The intimacy in this song is quiet but also melancholic. We're not looking at your bog standard C major key pop song chords even is nothing is too exotic here, instead it's a vaguely sad little song about how your body is working to keep you healthy. It seems like what someone would sing for comfort when they feel unwell as a reminder that their body is working hard, that they're looking our for themselves in a sort of abstract and subconscious way.
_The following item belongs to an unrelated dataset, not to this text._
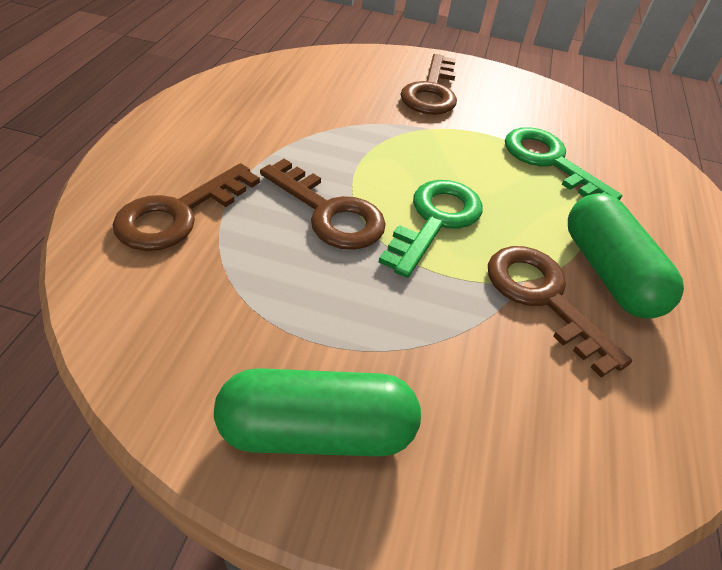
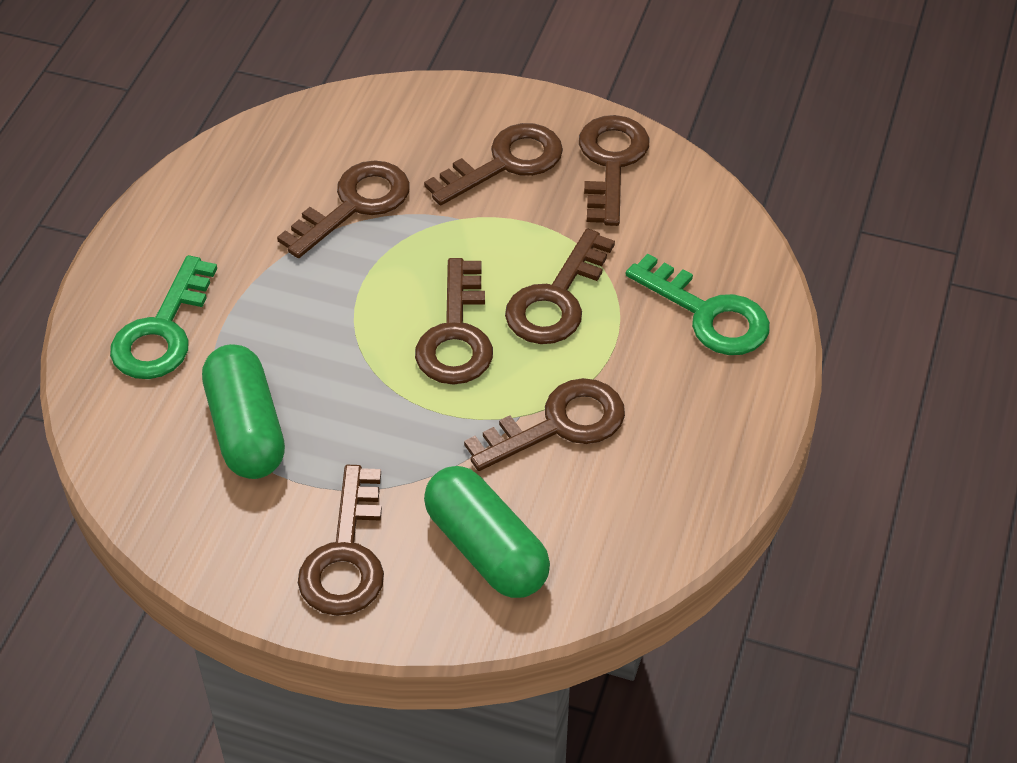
brown key: 4 -> 7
I can't be sure of artist intent here, especially since this song hasn't really come up again, but as someone who's chronically ill, who's spent much of their time in doctor's offices or hospital beds, getting bedrest and bloodwork, there's something very somber and relatable to me. A reminder that my body is working hard, but a reminder that I'm unwell, that something is wrong with me, that my body is not full of tiny doctors in the same way as someone healthier. It's a song I think about a lot when I'm sick and I often listen to it during those quiet moments in bed by myself. It's something I'm not sure more words could elaborate on better than the mood set by what feels like a cheap recording in a shitty apartment.
I'm not sure if that mood entirely comes across to everyone and that it's just a silly little demo track. But that's what I like so much about demo tracks and musical sketches like these. They're the seeds of ideas, free to germinate in the listener. I think that development of a demo in the listener is part of why dedicated fans of musicians hold so tightly to B-sides and rarities. Sometimes, to a degree, it feels like you've stumbled upon something and over time it's become yours, internally at least.